> Excerpt

The disparity between the soaring stock market and struggling Americans perfectly epitomizes the country’s grotesque inequality.

Activists wear pig masks to protest Wall Street greed.
Jeff Vinnick/Getty Images

With Labor Day fast approaching, unemployment stands at 10.2 percent, gross domestic product is down 31.7 percent, and the stock market is at or near record highs. The economy, as it’s commonly understood, is a smoking ruin, and Wall Street doesn’t care.

We’ll get a new unemployment report on Friday, and judging from a sort of preview issued every month by the private payroll firm ADP, it’s going to fall short of expectations, which aren’t high. But according to CNN’s Fear & Greed Index (its delightfully blunt term for the put/call ratio), the bull market currently scores 75 out of 100, registering as “extreme greed” and close to a two-year high. A year ago, when unemployment stood at 3.7 percentclose to a 20-year lowand when GDP was increasing rather than shrinking, the Fear & Greed Index was 25, registering as “Extreme Fear.”

All this has me thinking back to a term, “plutonomy,” that was in vogue a decade ago, when the U.S. workforce was still struggling to recover from the Great Recession of 2007–9. As I noted at the time (“Brooks Brothers Bolshevism,” September 24, 2011), the word “plutonomy” sounded like agitprop straight out of The Daily Worker. But this cartoonish term was coined by three Citigroup analysts to describe a U.S. economy in which the bottom 99 percent in the income distribution had, for all practical purposes, ceased to participate.

“Economic growth is powered by and largely consumed by the wealthy few,” the Citibank study declared. “The earth is being held up by the muscular arms of its entrepreneur-plutocrats.” Although they sounded like sansculottes, the Citibank analysts were actually pro-plutonomy—that is to say, they were advising rich people not to invest in anything that depended too much on the well-being of the great unwashed.

We’re often told not to mistake the stock market for the economy. The economy reflects the level of prosperity within the larger society. The stock market reflects merely the mood of the investor class, which is much more quirky and changeable. If the larger society, and especially workers, are hurting, then eventually the stock market is going to hurt, too, but it’s not going to be a direct line from A to B.

But what if that’s wrong? What if the Citibank sansculottes were right that the welfare of 99 percent of the population simply doesn’t matter to the masters of the market, and that the economy exists entirely apart from such sentimental considerations? In other words, what if the stock market really is the economy?

Once you entertain this dismal proposition you start seeing evidence for it everywhere.

Average hourly wages declined with the advent of the Great Divergence, the post-1979 rise in income inequality that continues today. They nosed up during the late-1990s tech boom, but today they’re only slightly higher than they were in 1964. During that same post-1979 period, the Dow rose ninefold. After the 2001 recession, median household income took 16 years to recover fully; the Dow took only about three.

> Set tasks
A. Answer these from the text on the stock market and inequality:
(i) What unemployment rate does it give as Labor Day approaches?
(ii) Who coined the term "plutonomy"?
(iii) After the 2001 recession, how many years did median household income take to recover fully?
B. Pick up the text on the stock market and inequality after its final sentence and carry the argument forward in a few more paragraphs.

> Supplied records
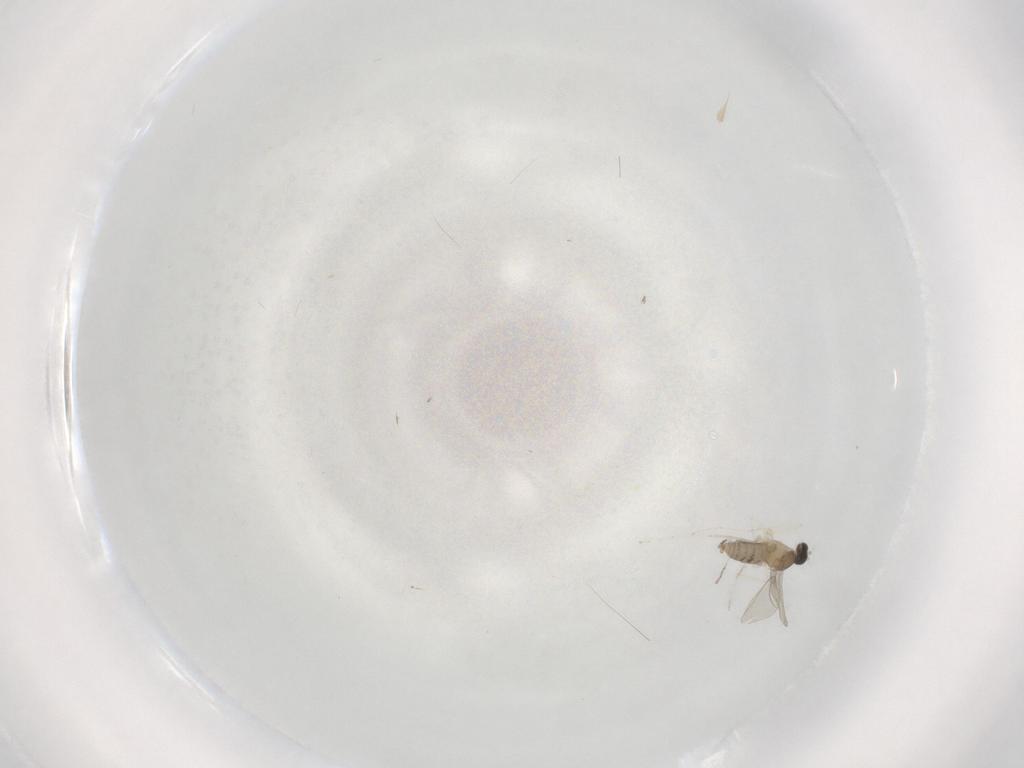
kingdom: Animalia
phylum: Arthropoda
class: Insecta
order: Diptera
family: Cecidomyiidae
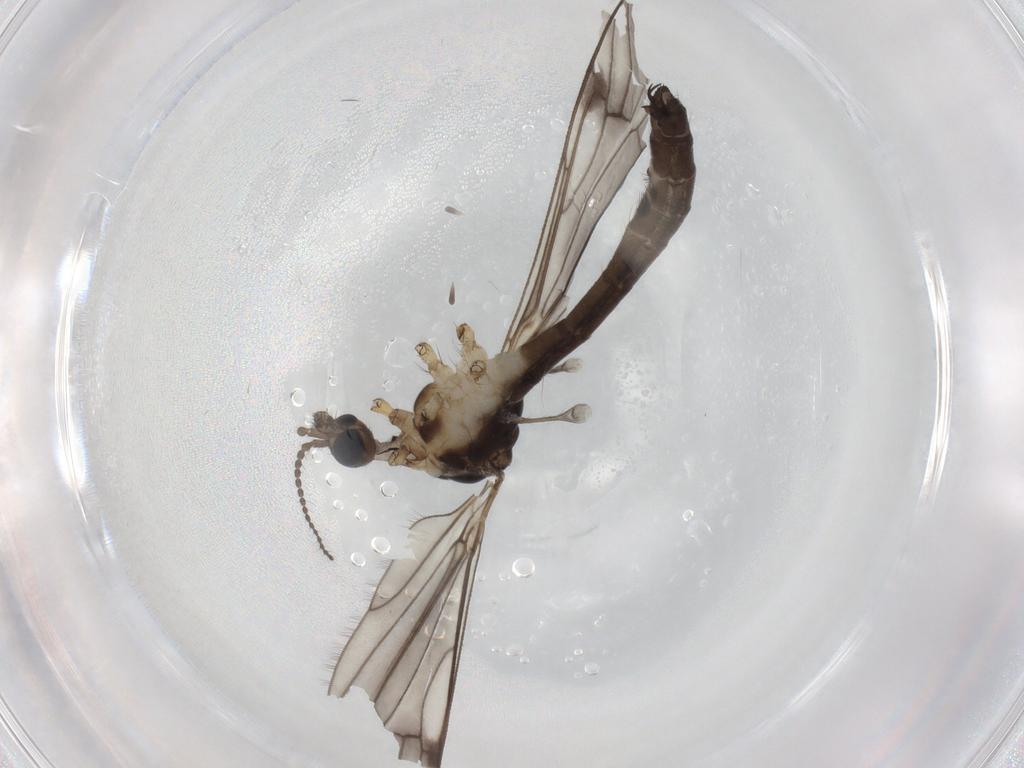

> Task-by-task answers
A.
(i) 10.2 percent
(ii) Three Citigroup analysts
(iii) 16 years

B.
The GDP has done better, but it hasn’t kept up with the Dow, either, increasing not quite eightfold since 1979. That confirms, at least for the current era, Thomas Piketty’s formulation (in his 2014 book Capital in the Twenty-First Century) that return on capital exceeds economic growth (“r > g”). Plutonomic reasoning, however, would require a small revision. Piketty would have to redefine r as economic growth (because return on capital, plutonometrics dictate, is economic growth), and g as some outmoded measure of growth that’s no longer terribly relevant.

Consider the strangely diminished picture ahead for American corporations. (Remember them?) The prevailing view is that they’ve grown too powerful. But in fact, since their midcentury heyday of corporations calling the shots, not only within the economy but throughout American society (see James Burnham’s 1941 tract The Managerial Revolution and John Kenneth Galbraith’s 1967 study The New Industrial State), corporations have gotten addled by bloat and enslaved by their shareholders.

Gerald F. Davis, in The Vanishing American Corporation (2016), sees the corporate consolidation of recent years as a sign not of strength but of weakness. Corporations have become the playthings of hedge fund managers and other Wall Street predators, and are reduced to measuring their strength not in how many people they employ but how few. Nicholas Lemann makes a similar argument in his 2019 book, Transaction Man, relating how the banking sector, stripped of its powers in the 1930s and held in abeyance through the corporate ascendancy of the 1950s and 1960s, reestablished dominance in the 1980s and swallowed the economy whole. To the extent that corporations hold power today, it’s only as proxies for the financial sector.

Well sure, you may reply. The economy has been financialized; everybody knows that. But at some point, those pixels on Bloomberg screens intersect with actual human experience, right?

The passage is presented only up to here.